## Aim of the task:
Compute how many lines in the entries below include the string "each". Only the number is wanted.

--- Exercise inputs Enclosed Below ---

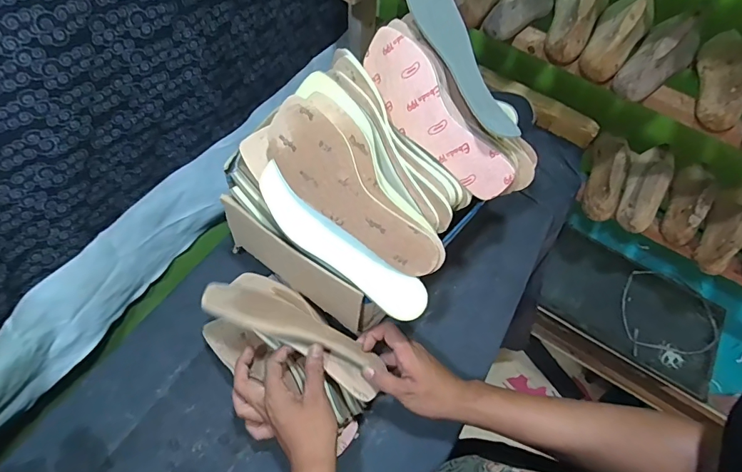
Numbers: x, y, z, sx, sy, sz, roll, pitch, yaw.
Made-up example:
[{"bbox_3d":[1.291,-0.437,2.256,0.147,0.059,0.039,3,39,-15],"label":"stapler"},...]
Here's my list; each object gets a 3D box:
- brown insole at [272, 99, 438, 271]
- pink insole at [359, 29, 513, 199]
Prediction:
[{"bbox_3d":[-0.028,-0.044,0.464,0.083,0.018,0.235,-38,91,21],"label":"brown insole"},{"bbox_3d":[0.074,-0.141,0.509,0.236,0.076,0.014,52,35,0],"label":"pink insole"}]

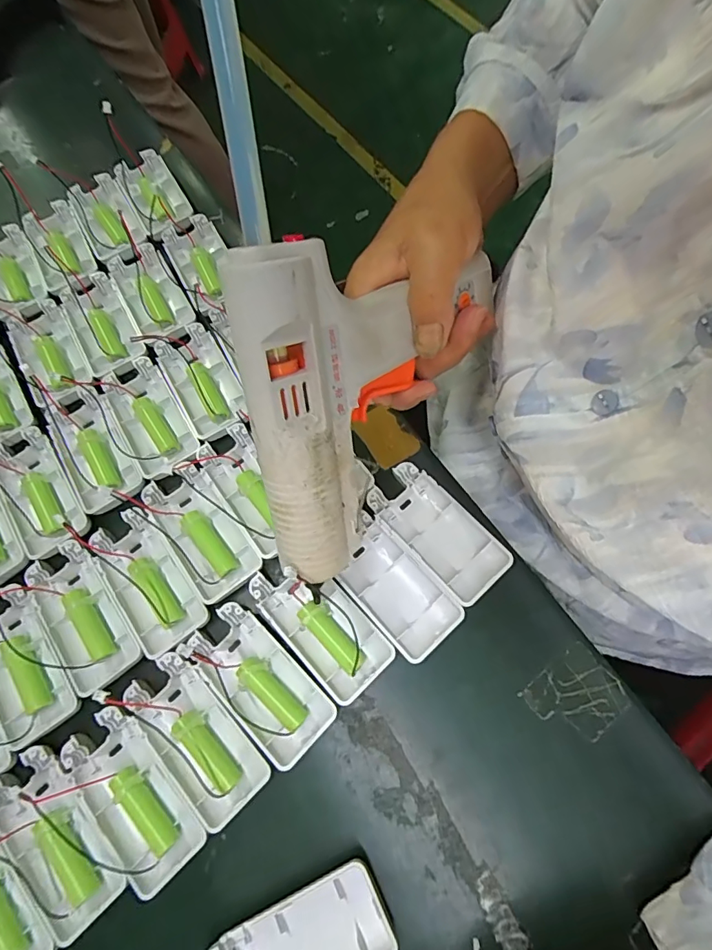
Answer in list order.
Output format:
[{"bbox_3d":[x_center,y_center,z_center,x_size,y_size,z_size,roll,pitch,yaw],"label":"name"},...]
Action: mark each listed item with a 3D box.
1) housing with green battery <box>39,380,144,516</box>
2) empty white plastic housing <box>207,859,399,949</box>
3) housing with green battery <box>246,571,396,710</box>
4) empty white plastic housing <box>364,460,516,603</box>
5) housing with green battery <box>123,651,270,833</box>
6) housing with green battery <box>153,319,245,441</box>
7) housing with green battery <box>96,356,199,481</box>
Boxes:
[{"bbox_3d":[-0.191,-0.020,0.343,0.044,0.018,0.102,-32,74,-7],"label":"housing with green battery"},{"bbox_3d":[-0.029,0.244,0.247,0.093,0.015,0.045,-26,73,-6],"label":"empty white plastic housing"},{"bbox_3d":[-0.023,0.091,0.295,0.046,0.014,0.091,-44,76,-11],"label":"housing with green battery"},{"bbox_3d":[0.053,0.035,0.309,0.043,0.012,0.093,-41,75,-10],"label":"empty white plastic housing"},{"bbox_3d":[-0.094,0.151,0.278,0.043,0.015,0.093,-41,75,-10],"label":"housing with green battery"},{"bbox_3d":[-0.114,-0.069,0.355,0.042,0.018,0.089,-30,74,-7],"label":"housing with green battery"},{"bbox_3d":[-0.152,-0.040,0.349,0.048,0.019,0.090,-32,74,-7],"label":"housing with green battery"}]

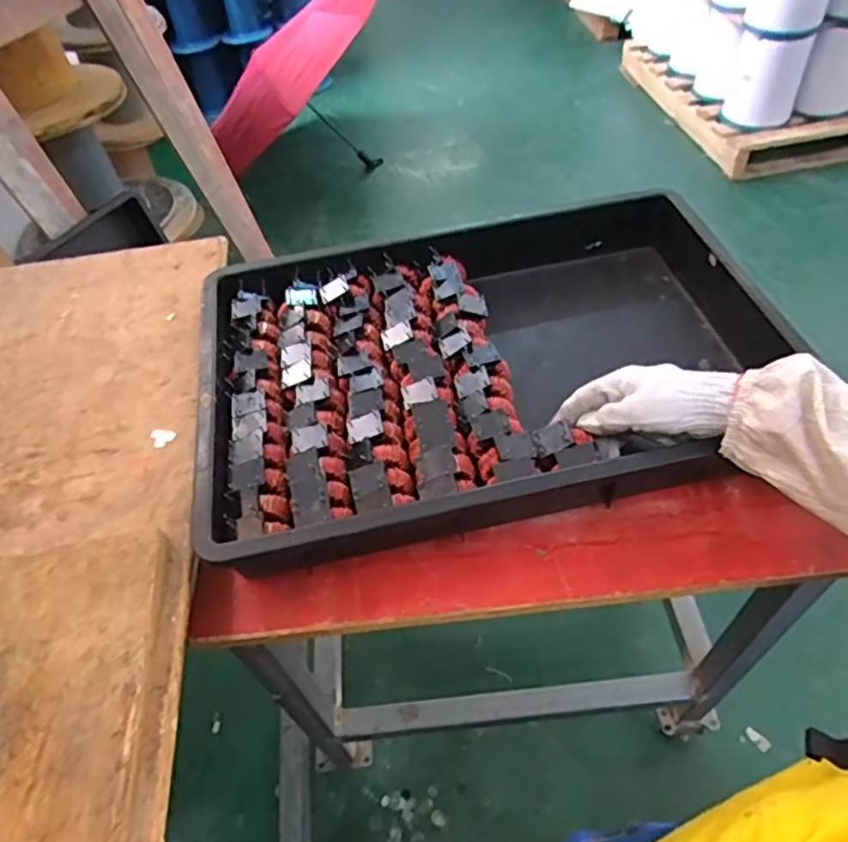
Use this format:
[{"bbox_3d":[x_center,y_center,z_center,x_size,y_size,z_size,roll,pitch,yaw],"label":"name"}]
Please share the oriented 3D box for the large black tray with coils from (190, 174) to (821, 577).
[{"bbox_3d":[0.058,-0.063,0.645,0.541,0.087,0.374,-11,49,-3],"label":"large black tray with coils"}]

--- End of Enclosed Exercise inputs ---

## Task output:
2